BLOC DE TEXTE:

Rencontre avec Lorent Wanson qui joue La Chute, une adaptation au Théâtre des Martyrs de Vincent Engel d’après le roman d’Albert Camus.
La pièce « La chute » est née de ta collaboration avec l’écrivain Vincent Engel, spécialiste de Camus. Comment avez-vous envisagé cette adaptation ?
Lorent Wanson : Vincent et moi, nous nous sommes rencontrés quand nous étions trapézistes chez Dragone. Vincent mange, boit, se lève, se lave avec Camus depuis qu’il a quatorze ans au point qu’il a presque incorporé Camus et la pensée camuséenne. Cette adaptation de « La chute » était d’abord destinée à être jouée par un acteur français assez connu. Cet acteur qui était déjà assez âgé a reculé devant le vertige que provoque ce texte. Et Vincent m’a appelé, comme chaque fois qu’il écrit un texte pour me demander mon avis et si je voulais le mettre en scène (car je suis metteur en scène et pas comédien). Il se fait qu’à cette époque, je n’allais pas fort bien. C’était au cours d’une dépression nerveuse très sévère et ce texte, « La chute », m’a traversé de part en part. Ce qui fait que lors de la réunion avec Vincent à l’Ihecs, j’ai dit, comme un lapsus - je n’avais pas réfléchi avant - : « Ton adaptation est vraiment magnifique mais c’est moi qui le joue ». Cela m’est sorti comme cela… Une semaine après, j’avais un infarctus. J’ai été embarqué à l’hôpital pendant six semaines et la dépression a continué avec ce texte de Camus qui n’a pas cessé de m’accompagner pendant cette véritable chute que je vivais, ce détricotage de tout ce que je croyais être. A ma sortie d’hôpital, avec mon complice Fabien Fiorini, nous avons commencé les lectures devant quelques amis.
La pièce relate le naufrage psychologique d’un avocat, grand défenseur des causes perdues, qui un soir ne fait rien pour empêcher le suicide d’une jeune femme. En quoi ce drame vous a t’il touché à ce point ?
Lorent Wanson : Ce que Jean-Baptiste Clamence, l’avocat et personnage de Camus, remet en cause, c’est la manière dont il s’était façonné à travers le regard des autres. Nous ne sommes pas seulement ce que nous rêvons d’être, nous sommes aussi ce que les autres projettent sur nous. Il est difficile de se trouver soi-même et d’accepter le jugement des autres à partir du moment où on est uniquement inventé et cousu par ce regard-là, par notre volonté d’être aimés d’une façon ou d’une autre. Tous les masques à la fois de séduction mais aussi de protection, de représentation, vont tomber.

CONSIGNE DONNÉE: Reproduisez mot pour mot le passage de l'entretien qui va de « Rencontre avec Lorent » jusqu'à « cette adaptation ? » inclus. Les données ne sont d'aucune utilité pour ce travail.

CONTENU DES DONNÉES:
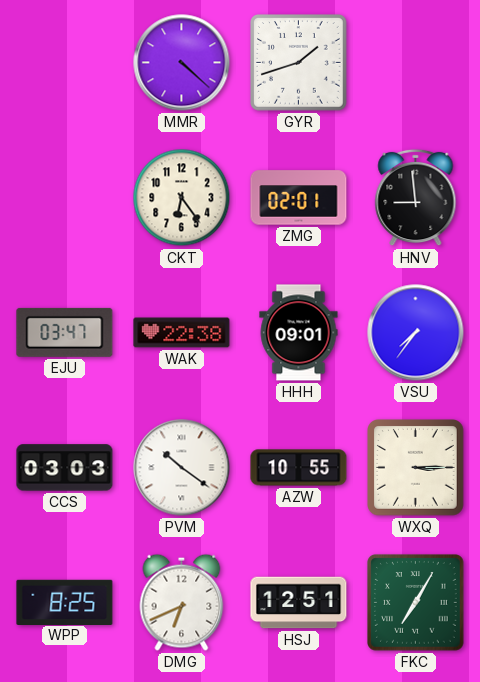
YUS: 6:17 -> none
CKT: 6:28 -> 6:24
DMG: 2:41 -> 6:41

RÉSULTAT ATTENDU:
Rencontre avec Lorent Wanson qui joue La Chute, une adaptation au Théâtre des Martyrs de Vincent Engel d’après le roman d’Albert Camus.
La pièce « La chute » est née de ta collaboration avec l’écrivain Vincent Engel, spécialiste de Camus. Comment avez-vous envisagé cette adaptation ?